The company reported an adjusted EPS of $1.16, falling short of the analyst estimate of $1.65. Revenue also decreased, coming in at $596.46 million against the consensus estimate of $601.73 million. This represents a 17% decline from the previous year's revenue of $717.45 million.

Chief Executive Officer Kristin Dolan commented on the quarter's outcome, highlighting the company's strategic focus and the impact of new technologies on media consumption. "In the first quarter, we continued to execute on our strategic priorities, including the ongoing delivery of healthy free cash flow," Dolan said. She also mentioned the company's efforts to adapt to consumer-driven changes in the industry and the strengthening of AMC Networks' balance sheet through financing transactions.

The first quarter saw a 6% decrease in net revenues when excluding nonrecurring revenues related to Silo and 25/7 Media.

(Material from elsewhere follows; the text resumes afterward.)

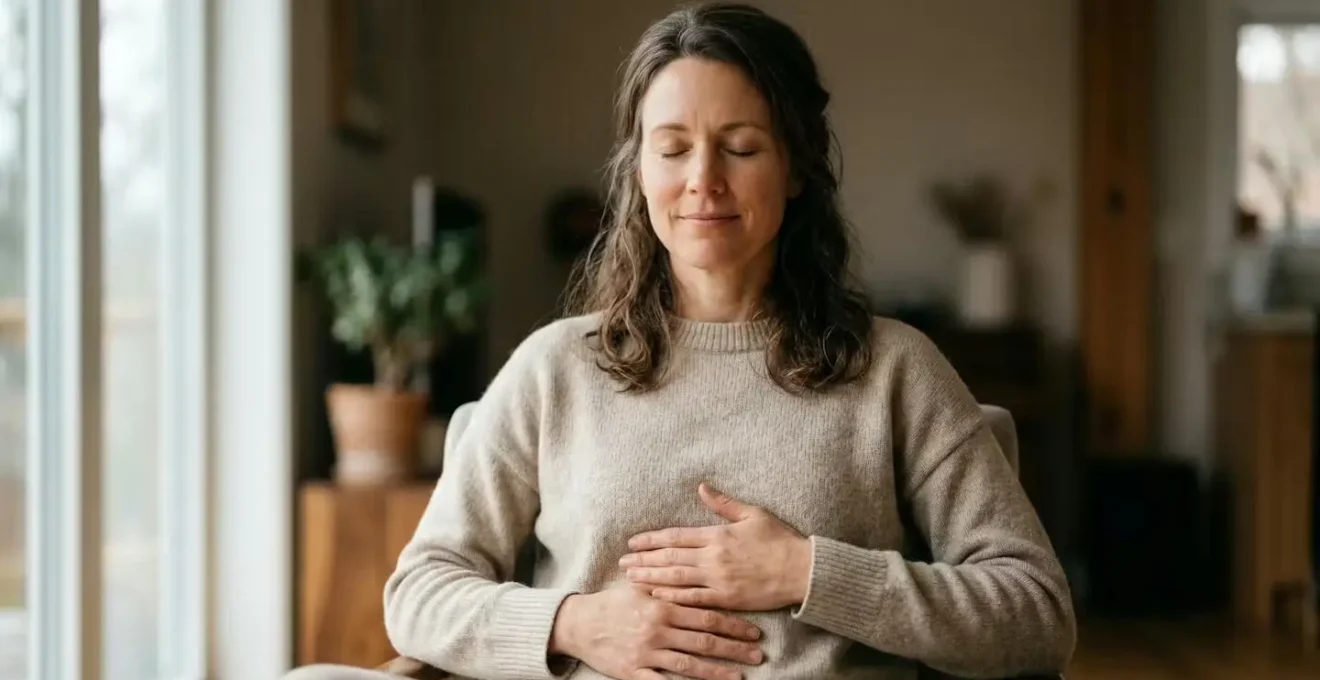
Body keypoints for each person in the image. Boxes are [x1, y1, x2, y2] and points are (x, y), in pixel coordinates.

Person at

Streaming revenues, however, saw a modest increase of 3% from the prior year, driven by subscriber growth and price increases. The number of streaming subscribers rose to 11.5 million, a 2% increase from 11.2 million as of March 31, 2023.

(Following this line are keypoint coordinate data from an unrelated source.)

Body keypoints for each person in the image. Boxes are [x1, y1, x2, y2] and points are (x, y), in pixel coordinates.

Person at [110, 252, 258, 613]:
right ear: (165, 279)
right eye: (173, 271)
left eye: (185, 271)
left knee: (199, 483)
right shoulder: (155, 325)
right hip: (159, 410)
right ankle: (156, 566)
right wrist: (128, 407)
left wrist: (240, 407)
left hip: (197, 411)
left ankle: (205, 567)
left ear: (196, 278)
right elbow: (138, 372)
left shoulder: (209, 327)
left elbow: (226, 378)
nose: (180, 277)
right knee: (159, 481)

Domestic Operations revenue decreased by 14%, with subscription revenues declining due to a drop in linear subscribers, partly offset by growth in streaming revenue. Advertising revenues also fell by 13% due to linear ratings declines and a challenging ad market, despite growth in digital and advanced advertising revenue. International revenues saw a 30% decrease, primarily due to the sale of the company's interest in 25/7 Media and the non-renewal of an AMCNI distribution agreement in the U.K.